WHAT YOU ARE ASKED TO DO: Every line from the one with "## Json lint Test" to the end of the listing, and nothing else, is to be printed exactly; please leave the pictures out.

(Beginning of DATA PROVIDED)

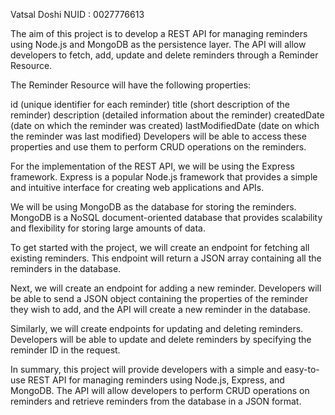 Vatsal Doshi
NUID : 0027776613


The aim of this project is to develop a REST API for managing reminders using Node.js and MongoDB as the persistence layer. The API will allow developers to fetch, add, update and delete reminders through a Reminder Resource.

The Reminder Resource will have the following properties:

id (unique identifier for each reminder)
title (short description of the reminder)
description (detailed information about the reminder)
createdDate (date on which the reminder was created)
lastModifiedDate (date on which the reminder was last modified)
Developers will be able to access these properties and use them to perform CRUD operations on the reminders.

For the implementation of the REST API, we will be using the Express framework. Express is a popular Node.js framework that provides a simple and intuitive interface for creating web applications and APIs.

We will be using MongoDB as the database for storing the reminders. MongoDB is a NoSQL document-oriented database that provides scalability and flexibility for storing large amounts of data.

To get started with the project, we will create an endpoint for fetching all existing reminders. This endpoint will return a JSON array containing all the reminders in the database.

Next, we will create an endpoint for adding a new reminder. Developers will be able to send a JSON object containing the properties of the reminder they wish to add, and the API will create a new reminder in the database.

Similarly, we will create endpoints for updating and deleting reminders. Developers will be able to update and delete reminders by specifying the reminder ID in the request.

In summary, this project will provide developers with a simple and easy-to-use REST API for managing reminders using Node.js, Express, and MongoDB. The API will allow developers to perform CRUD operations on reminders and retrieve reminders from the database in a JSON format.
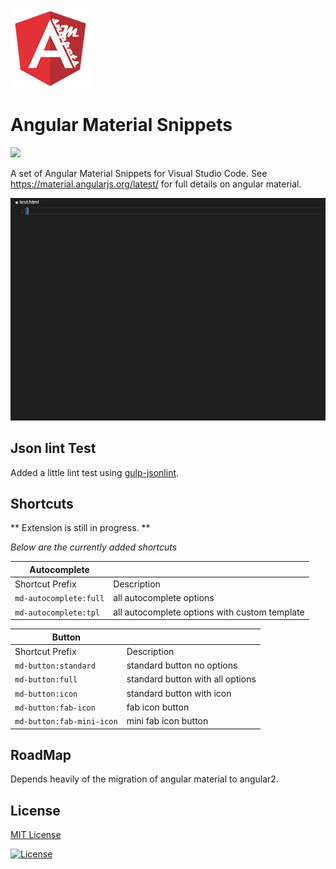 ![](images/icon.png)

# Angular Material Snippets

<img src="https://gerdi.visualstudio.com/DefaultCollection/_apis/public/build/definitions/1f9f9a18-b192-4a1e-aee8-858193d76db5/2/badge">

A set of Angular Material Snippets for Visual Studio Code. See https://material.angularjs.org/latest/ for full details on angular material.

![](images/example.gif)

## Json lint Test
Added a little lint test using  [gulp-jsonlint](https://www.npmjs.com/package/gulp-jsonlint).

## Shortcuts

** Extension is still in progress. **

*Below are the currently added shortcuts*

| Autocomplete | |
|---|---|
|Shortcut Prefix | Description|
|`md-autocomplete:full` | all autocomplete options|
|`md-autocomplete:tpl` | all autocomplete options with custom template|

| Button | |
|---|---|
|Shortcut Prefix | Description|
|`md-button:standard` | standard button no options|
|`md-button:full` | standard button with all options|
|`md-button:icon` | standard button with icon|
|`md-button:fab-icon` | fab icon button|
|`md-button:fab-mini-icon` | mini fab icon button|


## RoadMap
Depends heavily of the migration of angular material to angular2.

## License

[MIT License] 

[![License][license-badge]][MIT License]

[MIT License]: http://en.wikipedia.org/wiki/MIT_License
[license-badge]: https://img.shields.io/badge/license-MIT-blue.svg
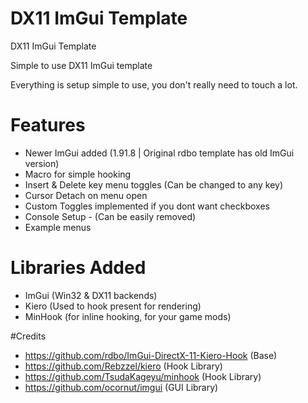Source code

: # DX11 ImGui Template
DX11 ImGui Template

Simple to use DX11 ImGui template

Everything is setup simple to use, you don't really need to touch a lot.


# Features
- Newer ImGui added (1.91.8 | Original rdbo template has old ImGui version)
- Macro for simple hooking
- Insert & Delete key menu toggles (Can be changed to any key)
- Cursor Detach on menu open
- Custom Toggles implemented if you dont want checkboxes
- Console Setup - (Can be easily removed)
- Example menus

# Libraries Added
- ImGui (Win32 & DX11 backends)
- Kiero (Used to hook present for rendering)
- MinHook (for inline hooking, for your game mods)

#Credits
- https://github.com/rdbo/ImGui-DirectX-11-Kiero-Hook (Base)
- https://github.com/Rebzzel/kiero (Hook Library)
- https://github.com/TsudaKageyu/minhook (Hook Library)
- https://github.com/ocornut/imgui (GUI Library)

(End of DATA PROVIDED)

TASK OUTPUT:
## Json lint Test
Added a little lint test using  [gulp-jsonlint](https://www.npmjs.com/package/gulp-jsonlint).

## Shortcuts

** Extension is still in progress. **

*Below are the currently added shortcuts*

| Autocomplete | |
|---|---|
|Shortcut Prefix | Description|
|`md-autocomplete:full` | all autocomplete options|
|`md-autocomplete:tpl` | all autocomplete options with custom template|

| Button | |
|---|---|
|Shortcut Prefix | Description|
|`md-button:standard` | standard button no options|
|`md-button:full` | standard button with all options|
|`md-button:icon` | standard button with icon|
|`md-button:fab-icon` | fab icon button|
|`md-button:fab-mini-icon` | mini fab icon button|


## RoadMap
Depends heavily of the migration of angular material to angular2.

## License

[MIT License] 

[![License][license-badge]][MIT License]

[MIT License]: http://en.wikipedia.org/wiki/MIT_License
[license-badge]: https://img.shields.io/badge/license-MIT-blue.svg
Source code

: # DX11 ImGui Template
DX11 ImGui Template

Simple to use DX11 ImGui template

Everything is setup simple to use, you don't really need to touch a lot.


# Features
- Newer ImGui added (1.91.8 | Original rdbo template has old ImGui version)
- Macro for simple hooking
- Insert & Delete key menu toggles (Can be changed to any key)
- Cursor Detach on menu open
- Custom Toggles implemented if you dont want checkboxes
- Console Setup - (Can be easily removed)
- Example menus

# Libraries Added
- ImGui (Win32 & DX11 backends)
- Kiero (Used to hook present for rendering)
- MinHook (for inline hooking, for your game mods)

#Credits
- https://github.com/rdbo/ImGui-DirectX-11-Kiero-Hook (Base)
- https://github.com/Rebzzel/kiero (Hook Library)
- https://github.com/TsudaKageyu/minhook (Hook Library)
- https://github.com/ocornut/imgui (GUI Library)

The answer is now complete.